The "blackbox" has couple of recorders in it, the cockpit voice recorder might not be interesting but the flight data recorder which records the data of the entire flight will be.
Very often the voice recorders from plane crashes contain important clues (aside from what the pilots said). You can hear audio alerts from the aircraft, switches being flicked, lightning strikes, all sorts of things.
And in this case, we want to know what the heck was going on with the pilots. Did they go crazy, just go unconscious from drinking too much, was there a fire...
Technology to record the full flight is, of course, easy. Storage is cheap these days.
Except that if you want it to be a useful back box, it needs to survive Events. Like being blown up in midair. Or roasting in a jet fuel fire for half an hour. Or, random example, sitting at the bottom of the ocean for several years.
That multiplies the engineering challenge, which in turn reduces the amount of storage you can put into the thing.
It takes time for new technology to be adopted for this. Keep in mind the stakes, the extremely difficult requirements, and the expense of testing a new system.
Imagine trying to update the system to use a different technology.
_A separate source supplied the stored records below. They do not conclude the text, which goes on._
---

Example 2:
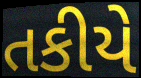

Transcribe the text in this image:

તકીયે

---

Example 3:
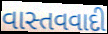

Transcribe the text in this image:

વાસ્તવવાદી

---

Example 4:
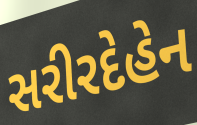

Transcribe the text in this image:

સરીરદેહેન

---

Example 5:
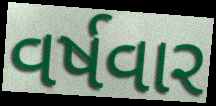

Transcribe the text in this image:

વર્ષવાર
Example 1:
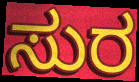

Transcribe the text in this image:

ಸುರ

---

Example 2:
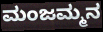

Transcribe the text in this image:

ಮಂಜಮ್ಮನ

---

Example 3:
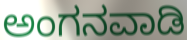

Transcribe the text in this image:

ಅಂಗನವಾಡಿ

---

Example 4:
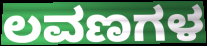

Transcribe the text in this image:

ಲವಣಗಳ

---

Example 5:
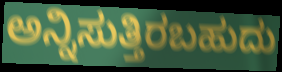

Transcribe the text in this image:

ಅನ್ನಿಸುತ್ತಿರಬಹುದು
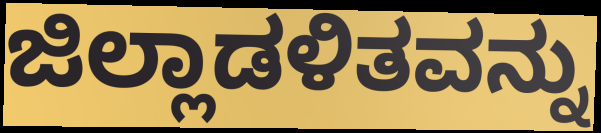
ಜಿಲ್ಲಾಡಳಿತವನ್ನು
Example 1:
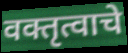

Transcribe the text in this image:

वक्तृत्वाचे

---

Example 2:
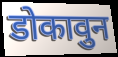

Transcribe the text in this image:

डोकावुन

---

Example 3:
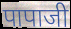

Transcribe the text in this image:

पापाजी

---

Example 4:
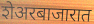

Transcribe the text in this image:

शेअरबाजारात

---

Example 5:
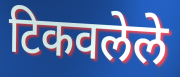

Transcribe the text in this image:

टिकवलेले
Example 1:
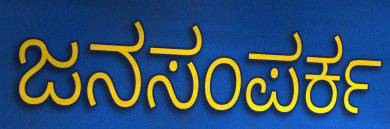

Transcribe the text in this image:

ಜನಸಂಪರ್ಕ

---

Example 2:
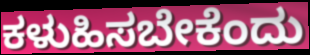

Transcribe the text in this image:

ಕಳುಹಿಸಬೇಕೆಂದು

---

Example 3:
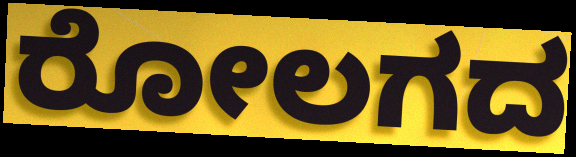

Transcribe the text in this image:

ರೋಲಗದ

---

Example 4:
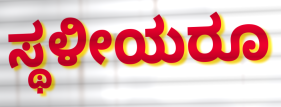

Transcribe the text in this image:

ಸ್ಥಳೀಯರೂ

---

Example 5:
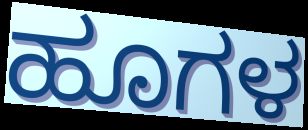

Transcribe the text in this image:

ಹೂಗಳ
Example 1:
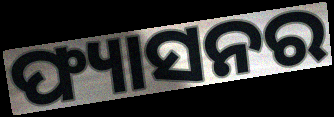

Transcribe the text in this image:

ଫ୍ୟାସନର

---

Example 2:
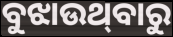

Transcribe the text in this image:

ବୁଝାଉଥ୍‌ବାରୁ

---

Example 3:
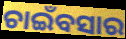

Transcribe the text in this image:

ଚାଇଁବସାର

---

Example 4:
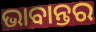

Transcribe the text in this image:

ଭାବାନ୍ତର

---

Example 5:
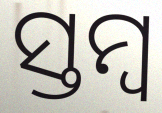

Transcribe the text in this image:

ସ୍ତମ୍ଵ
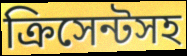
ক্রিসেন্টসহ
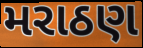
મરાઠણ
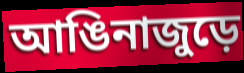
আঙিনাজুড়ে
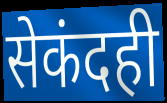
सेकंदही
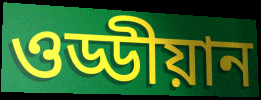
ওড্ডীয়ান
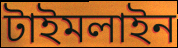
টাইমলাইন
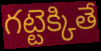
గట్టెక్కితే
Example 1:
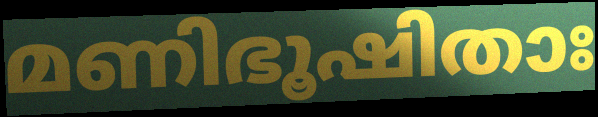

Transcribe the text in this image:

Then imagine how amazingly bad it would be if it didn't work as well as the old system. Or if it lost data when it shouldn't have. And so on. It's the classic system rewrite conundrum. You can rewrite a system at fairly low cost, but in order to bring that system up to feature and reliability parity you need to put in an order of magnitude more effort. And in this case you don't really want to deal with "early adopter risk" so you need to dump all that effort (read: money) in ahead of time.